UniRRM: Unified Reasoning Reward Models Across Languages and Evaluation Paradigms
Abstract
Reinforcement learning (RL) excels on tasks with verifiable rewards, but in open-ended tasks, the reliability of reward models remains a key challenge. Existing solutions either depend on costly proprietary LLM-as-a-Judge systems or opaque scalar reward models that lack interpretability. Recent works on generative reward models offer a promising alternative, but they remain constrained by static evaluation criteria, fragmented evaluation paradigms, and limited multilingual support.

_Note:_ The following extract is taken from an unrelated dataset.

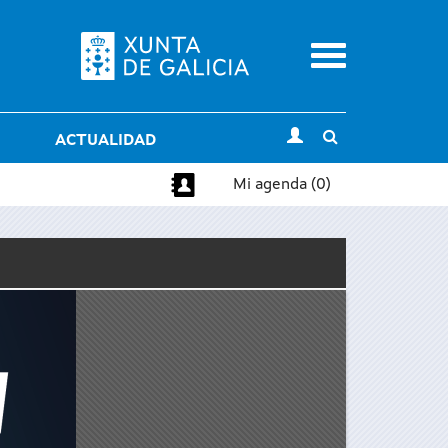
Menu
Toggle
ACTUALIDAD
search
Mi agenda (0)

To address these challenges, we introduce MixReward, a large-scale multilingual dataset spanning six domains and 103 languages, containing both pairwise and listwise data, and propose UniRRM, a unified reasoning reward model supporting multiple languages and evaluation paradigms. UniRRM uses a staged reasoning chain to dynamically generate task-generic and instruction-specific criteria, enabling fine-grained, input-adaptive judgments while maintaining consistency across languages. Experiments demonstrate that UniRRM-8B and UniRRM-14B achieve performance close to the state-of-the-art for models of comparable size across multiple benchmarks, and are effective for unseen evaluation paradigms. In addition, ablation studies validate the reliability and effectiveness of UniRRM.